Posted by: Rakka Salminen | Jul 28, 2011 at 01:31 PM
@Ross: I've encountered similar sentiments among the Protestant side of my family. I mean, they'd probably all say they believed in God, if asked, but...one doesn't *talk* about that.
One goes to church (or expresses the intention of going to church, and regret that one just didn't make it this week) and celebrates Christmas and Easter and so forth, because that's What Is Done. And saying grace before dinner is fine, particularly on celebratory occasions. Nobody really talks about belief or God or Jesus, though. That would be...awkward. And uncomfortable.
In my more flippant moments, I've phrased the beliefs of Dad's side thusly: one believes in God, one has the appropriate cocktail before dinner, and one keeps up a good credit rating. But nobody gets too *enthusiastic* about any of the above, except for that one uncle everyone tries to avoid at Christmas.
Posted by: Izzy | Jul 28, 2011 at 01:32 PM
We are talking about gender-shifting/gender unspecified gods, and ealier we were talking about the Moon, so...
I have struggled to find a relationship to the Moon as a Heathen. Sunna I know and love. I have honored her in public rituals, and in the offhand "Hail Sunna, risen, glorious," when I'm faced with a particularly awe-inspiring sunrise. (Which would be all sunrises, mostly, since I'm rarely awake then.) But Mani remained a bit of a cipher.

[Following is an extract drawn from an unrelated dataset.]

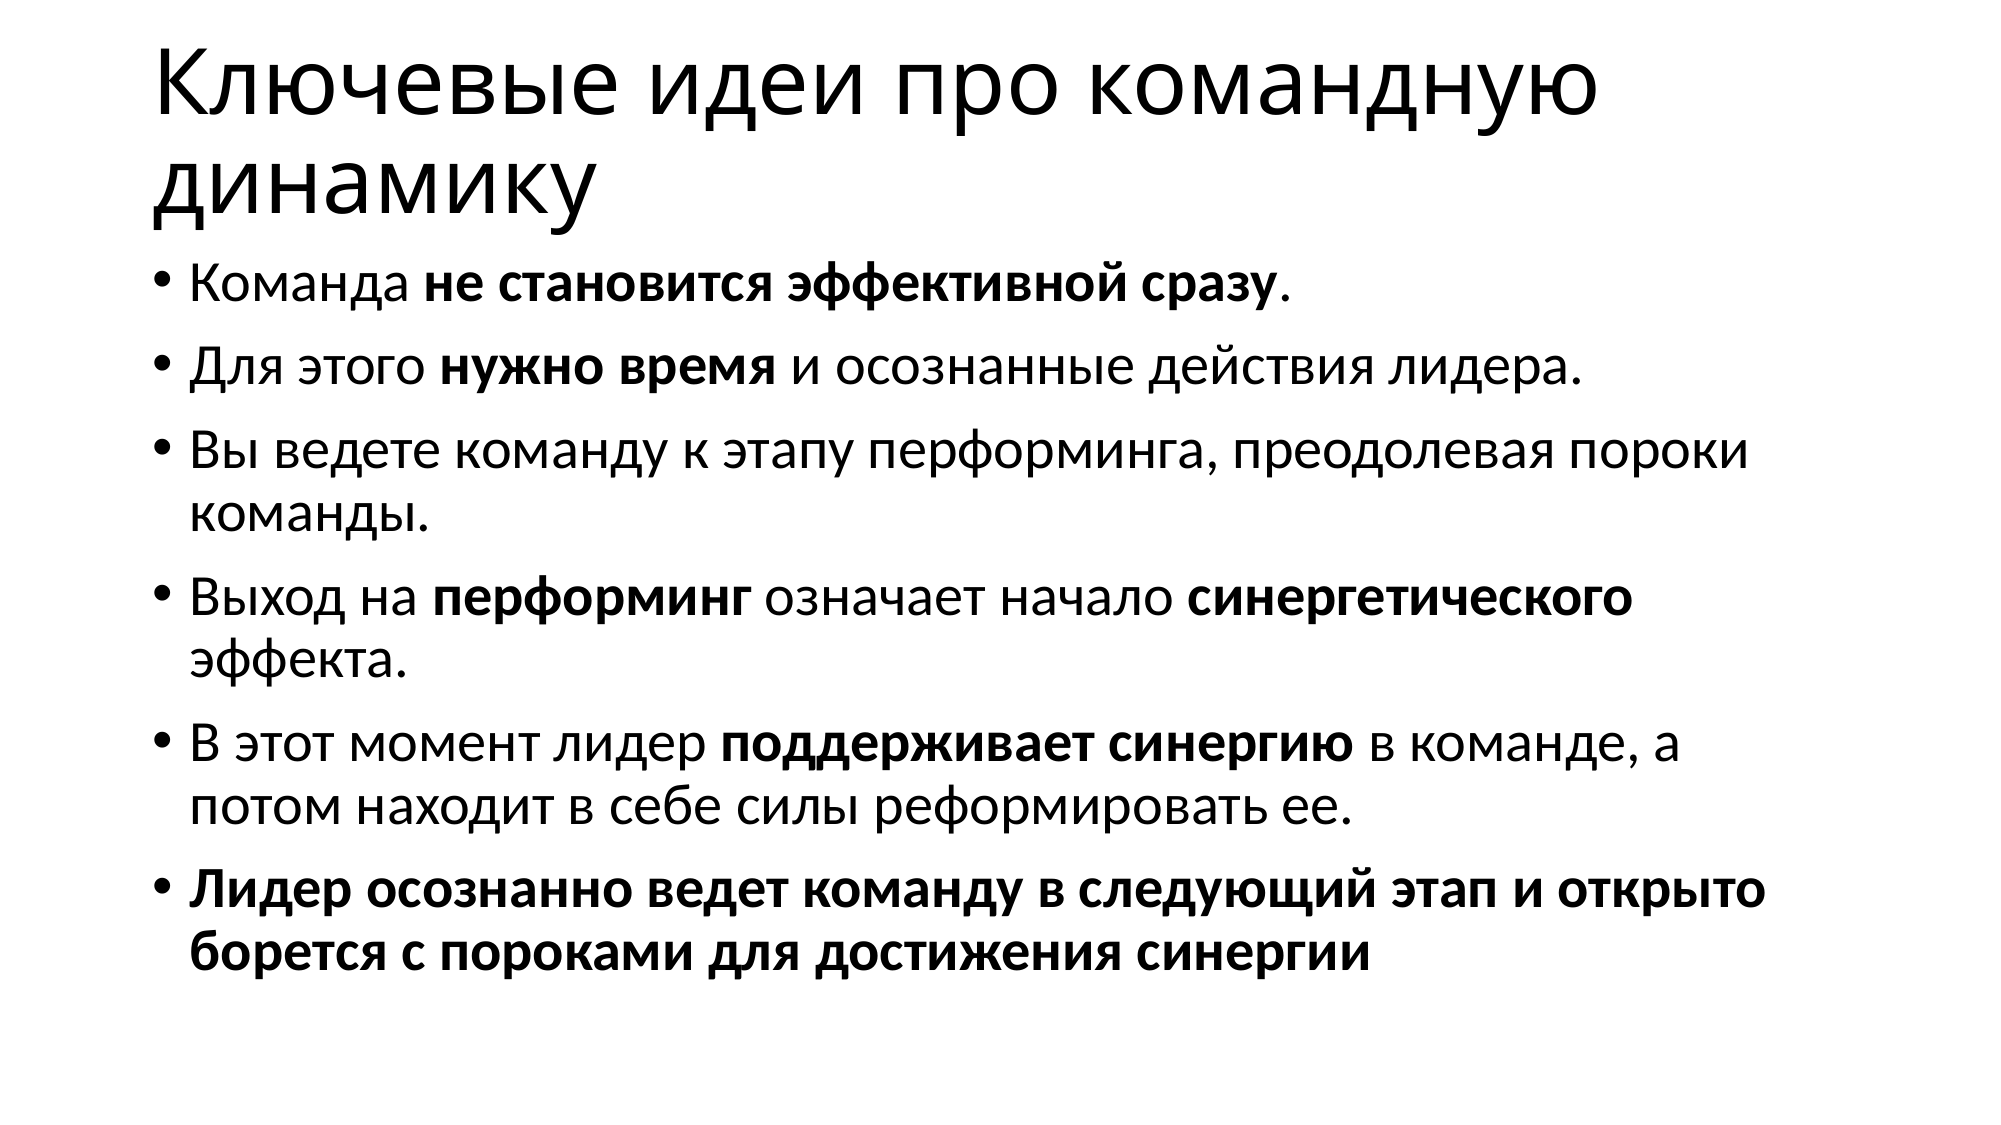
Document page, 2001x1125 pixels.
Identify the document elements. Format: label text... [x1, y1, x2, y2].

I read some essays where Heathen folk said they related more to the moon as female, because yeah, he's "The Man in the Moon," but that twenty-eight day(ish) cycle is hard to ignore. And that kind of just made everything more twisty in my brain...But then the other day I was thinking about how Moon and Night seem more liminal; Sun defines day, and the calendar, and the seasons, and is so measurable and reliable, though of course still unpredictably powerful... But Moon weaves in and out of that ordered time, adding dimensions to it. A full-moon night is different from a moon-dark night, and Moon is involved with lots of other complex, important stuff like tides and the specific concentrations of different elements on Earth and so forth... (Not to mention that whole nefarious plot involving Admiral Zhao...)

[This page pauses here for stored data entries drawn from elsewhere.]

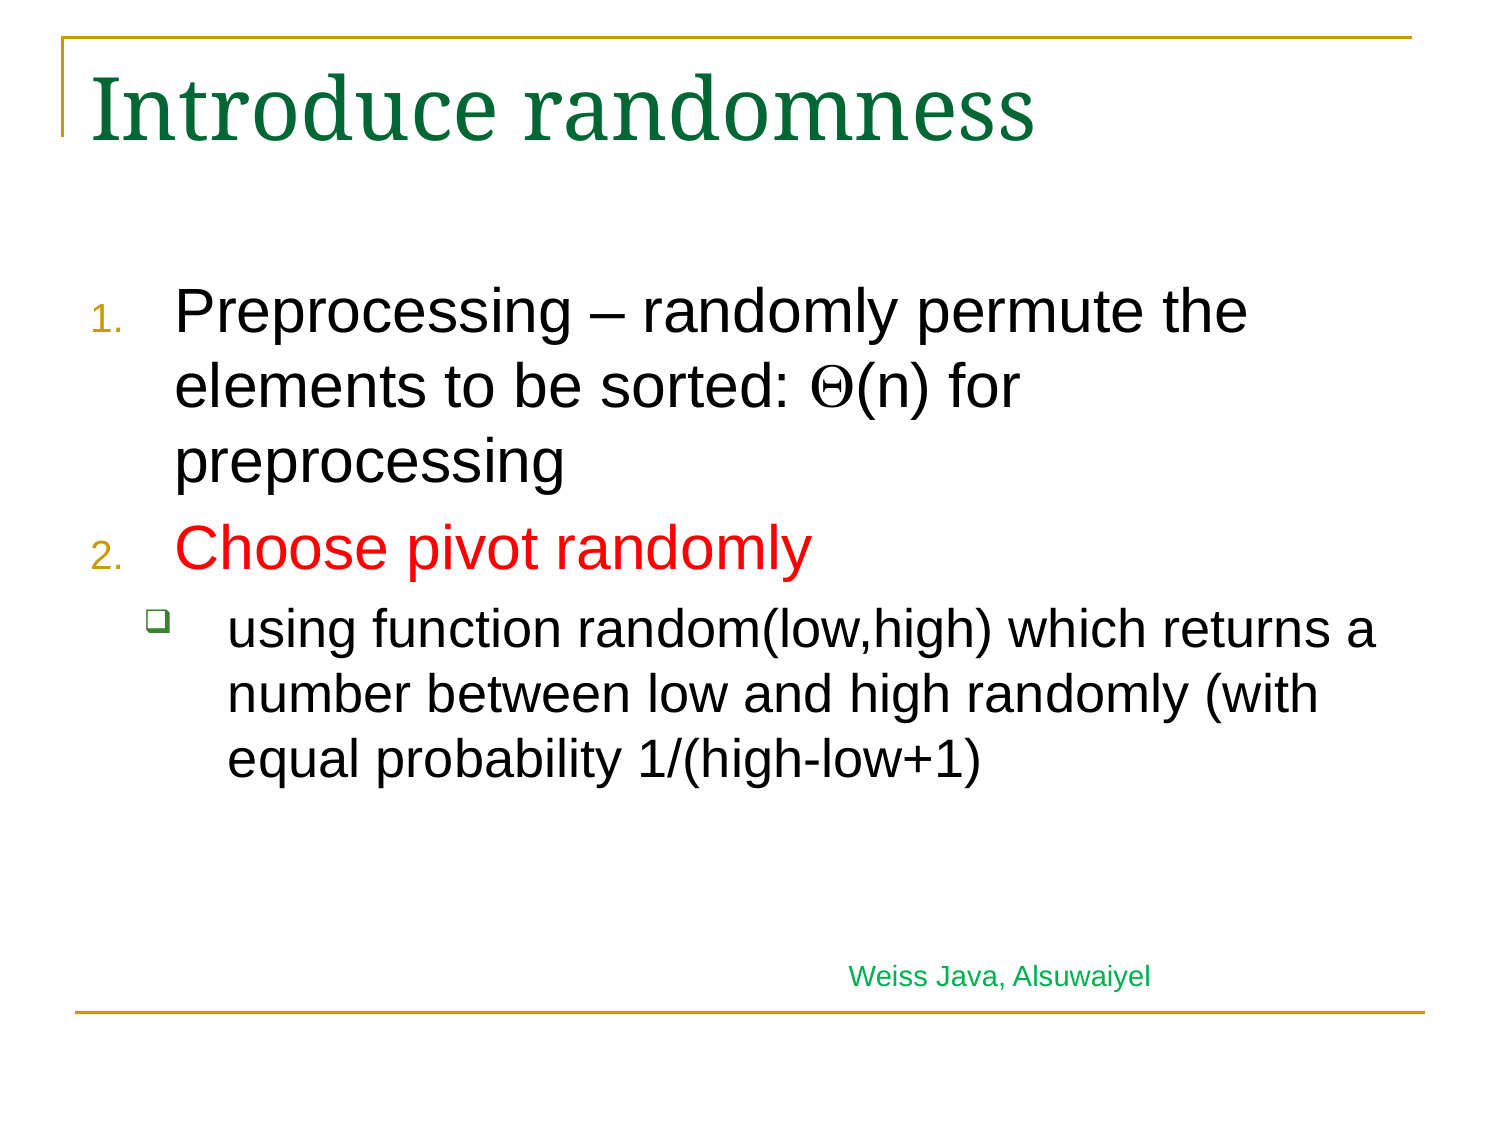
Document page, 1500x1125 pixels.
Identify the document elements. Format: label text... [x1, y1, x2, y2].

text_box Weiss Java, Alsuwaiyel [635, 935, 1365, 1014]
title Introduce randomness [75, 45, 1425, 233]
list Preprocessing – randomly permute the elements to be sorted: (n) for preprocessing Choose pivot randomly using function random(low,high) which returns a number between low and high randomly (with equal probability 1/(high-low+1) [75, 262, 1425, 1006]
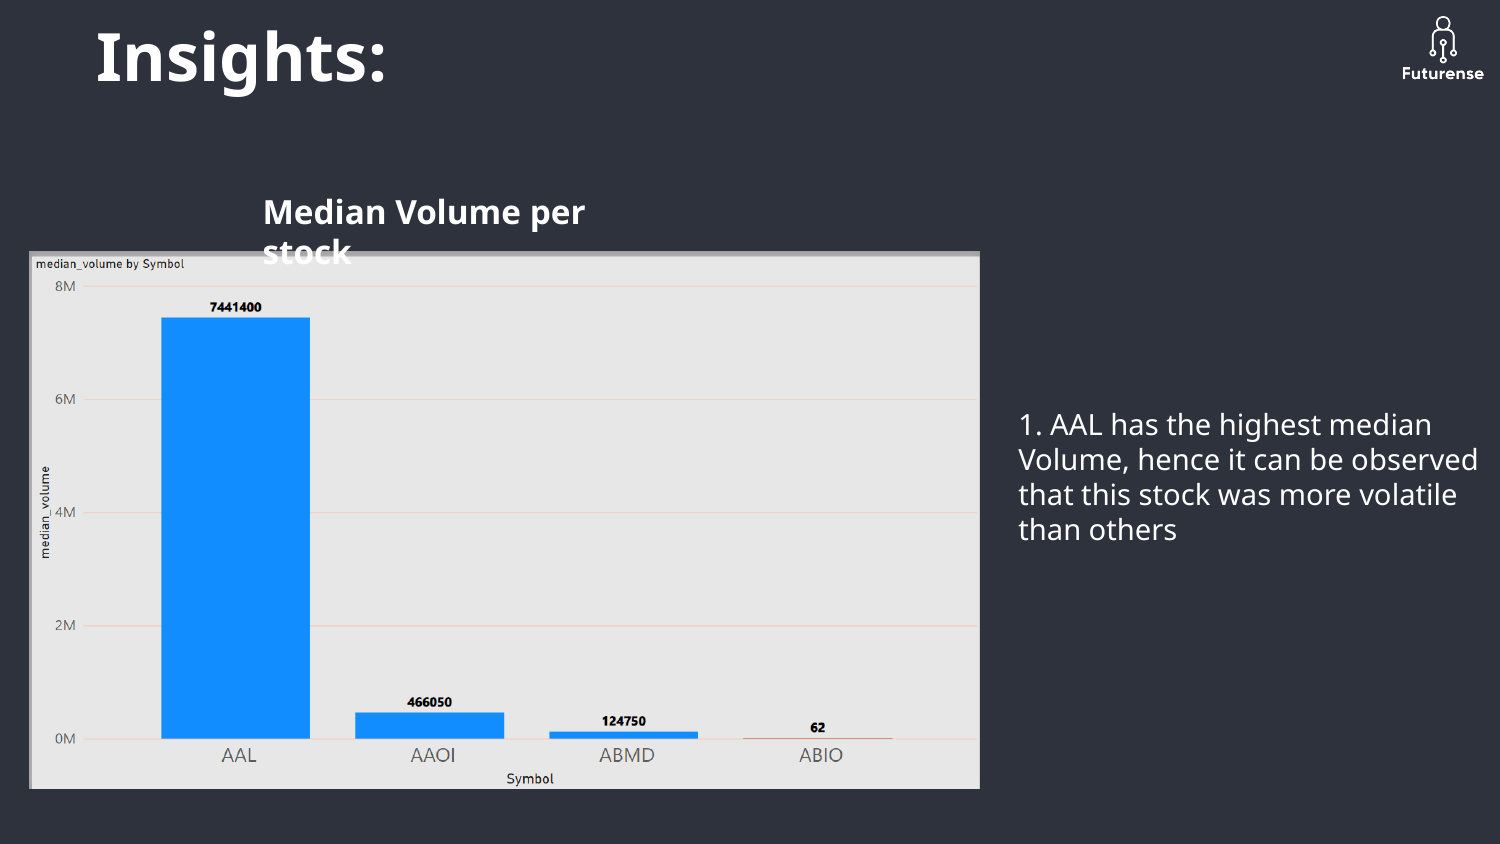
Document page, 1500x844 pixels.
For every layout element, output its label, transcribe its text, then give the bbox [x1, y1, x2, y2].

text_box 1. AAL has the highest median Volume, hence it can be observed that this stock was more volatile than others [1003, 398, 1500, 554]
text_box Insights: [81, 0, 1346, 94]
picture [1321, 0, 1500, 139]
text_box Median Volume per stock [247, 176, 691, 249]
picture [28, 251, 980, 790]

So now I've come to think that with a being of such Mystery, gender would pretty much be beside the point. To a certain extent I feel that way about most gods and wights. But when liminality is an important part of a spirit's Being, fluidity and defying conventional definitions become yet more important. So I think I'm gaining a conception of Mani as a possibly-male spirit deeply connected with cycles that effect women and can be used to connect with mysteries of the Divine Feminine. Maybe. My understanding is a work-in-progress at this point.

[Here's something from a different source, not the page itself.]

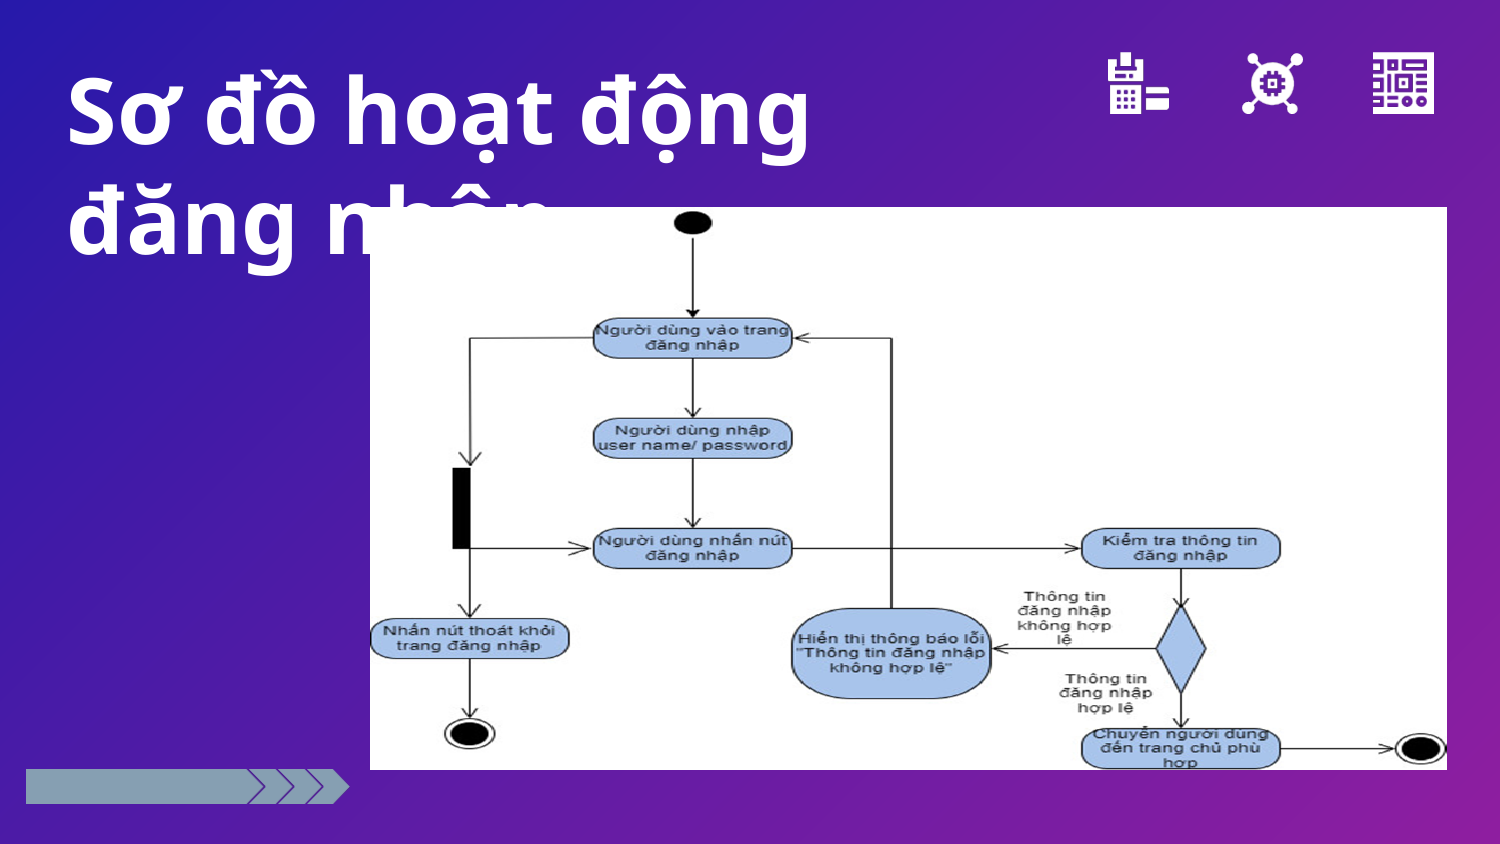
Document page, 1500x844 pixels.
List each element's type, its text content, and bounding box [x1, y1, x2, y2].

Posted by: Lonespark | Jul 28, 2011 at 01:33 PM
@Rowen: Though I myself am a semi-practicing atheist Jew, I was Bar Mitzvah'd Orthodox, and my rabbi was very, very into Qabalah. I asked him once how he reconciled science, the Genesis account of creation, and the Zohar's account, which mutually contradict.
He gave an answer similar to yours: The Zohar's account is the *spiritual* origin, the Genesis accoung is the *mythical* origin, and the scientific account is the *material* origin. They are, for him, three different perspectives on the same events.
@Ross: Funny, that's what I thought about Christians for a long time: There were the crazy RTC fundie Fred Phelps-style Christians (though I don't think I'd heard of Phelps at this point, plenty of his ilk were available), and there were people who went through the motions for cultural reasons but obviously didn't *really* believe in it, or they'd be just like those crazy fundies.
Then again, apparently when I was 7 I answered a question about my family's religion with "Oh, we don't believe in God. We're Jewish." So apparently I've always had some difficulty believing that others believe.
Huh. You know, my parents started making me go to Hebrew School not long after that comment. I've never before considered the possibility that there was a causal relationship.